Thursday, September 25, 2008

Buk

Like most college age men, I used to read a lot of Charles Bukowski. Like most college age men who aspire to put some words to paper (or screen), Bukowski poisoned everything I wrote for the better part of too long. Like a lot of literature majors, I encountered many a professor dismissive of drunk ol’ Buk, citing the usual litany of accusations: sparse, unadorned and simplistic prose. No attention to meter, rhyme, form, structure or any of the elements associated with poetry, even so-called free verse. Stories were too personal and unbelievable. Too much writing about drinking, whoring, and gambling on horses. Undeserved arrogance on the part of the author and undeserved adulation on the part of his fans. (The reason that is usually not stated by the tweed and leather-patch gang is that Bukowski rejected so much of the turgid and passionless poetry they unwaveringly believe to be worthwhile.)

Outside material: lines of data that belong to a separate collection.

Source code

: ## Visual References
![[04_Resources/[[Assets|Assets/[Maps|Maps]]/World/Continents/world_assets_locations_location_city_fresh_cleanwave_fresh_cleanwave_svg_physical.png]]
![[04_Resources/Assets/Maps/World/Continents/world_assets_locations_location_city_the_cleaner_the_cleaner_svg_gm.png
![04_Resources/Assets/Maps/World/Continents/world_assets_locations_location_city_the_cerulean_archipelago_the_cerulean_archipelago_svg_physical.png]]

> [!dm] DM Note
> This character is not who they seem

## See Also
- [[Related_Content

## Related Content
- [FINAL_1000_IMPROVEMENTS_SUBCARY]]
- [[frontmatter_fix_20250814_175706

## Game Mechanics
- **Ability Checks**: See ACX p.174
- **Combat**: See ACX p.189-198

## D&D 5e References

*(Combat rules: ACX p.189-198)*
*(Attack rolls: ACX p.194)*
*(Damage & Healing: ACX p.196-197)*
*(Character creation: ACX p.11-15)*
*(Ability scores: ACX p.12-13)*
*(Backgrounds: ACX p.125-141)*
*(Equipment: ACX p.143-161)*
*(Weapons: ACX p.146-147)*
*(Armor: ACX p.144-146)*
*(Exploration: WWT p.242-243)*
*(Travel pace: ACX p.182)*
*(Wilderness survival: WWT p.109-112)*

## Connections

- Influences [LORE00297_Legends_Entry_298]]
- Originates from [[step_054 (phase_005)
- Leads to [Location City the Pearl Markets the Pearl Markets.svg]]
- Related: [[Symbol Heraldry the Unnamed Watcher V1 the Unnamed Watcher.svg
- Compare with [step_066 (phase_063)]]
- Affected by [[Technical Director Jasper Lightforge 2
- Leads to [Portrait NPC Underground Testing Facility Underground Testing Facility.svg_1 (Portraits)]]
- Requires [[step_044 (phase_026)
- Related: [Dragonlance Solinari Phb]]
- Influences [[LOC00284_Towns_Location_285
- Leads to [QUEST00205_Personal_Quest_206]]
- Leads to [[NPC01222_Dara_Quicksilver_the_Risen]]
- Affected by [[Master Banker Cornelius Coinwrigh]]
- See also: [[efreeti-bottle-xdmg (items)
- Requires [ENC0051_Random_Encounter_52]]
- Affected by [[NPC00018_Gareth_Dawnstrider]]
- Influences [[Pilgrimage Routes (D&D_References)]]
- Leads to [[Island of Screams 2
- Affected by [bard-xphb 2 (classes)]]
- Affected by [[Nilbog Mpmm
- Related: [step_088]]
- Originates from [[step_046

All this is true. Then again, worse accusations could be launched at these professors, many of which Bukowski unflatteringly referred to as “university boys” who played it safe and robbed poetry of truth, spark, excitement, and style—a thing Bukowski argued was the most essential quality in writing. And, like it or not, Bukowski had style to burn. He seemingly did so night after night in front of a typewriter with a bottle and classical music on the radio and cats at his feet. The result was a series of novels that only seemed to get better as the years progressed (his last novel, Pulp, is maybe his finest achievement), stories that ranged from fair to amazing to hilarious to bizarre, and poems, poems, poems. Bukwoski produced an amazing amount of poetry in his lifetime. Sadly, the best of this was also published in his lifetime and the posthumous collections that appear on bookshelves with odd regularity don’t really inspire this reader to go back to Buk. The average Bukowski poem is usually either a confessional (to use a poor term and not to lump him in with Sylvia Plath) bit of odd anecdote, a tribute to a dead writer/composer/painter, a quasi-love poem, or, later in his career, a sad meditation on death (his own and ours). Those are the average poems. The above average, even extraordinary, poems are so much more. They may contain flashes of the before mentioned qualities, but they are elevated by that same style on which Hank was so fixated. It’s difficult to describe what separates the average Buk poem from the superb material, but, like the congressional definition of pornography, I know it when I see it.

Black Sparrow Press closed it’s doors a while back and let Ecco have the Bukowski material for reprint, and while they also appear to have the rights to the unpublished works, the latest release from this long dead writer came out on City Lights (who also published three of Bukowski’s older collections). For whatever retarded reason I was happy to see City Lights put out the new Bukowski collection. I even bought it. This book, Portions from a Wine-Stained Notebook, is unlike the other posthumous works in as much as it is a collection of early stories and essays (not something often seen in other books). I’ve only just read the introduction and the first story, both of which got me a bit nostalgic about Hank and skipping class and drinking beer on the early morning beach and thinking, “this is the life, this is what it’s all about.” Ah, was I ever that young?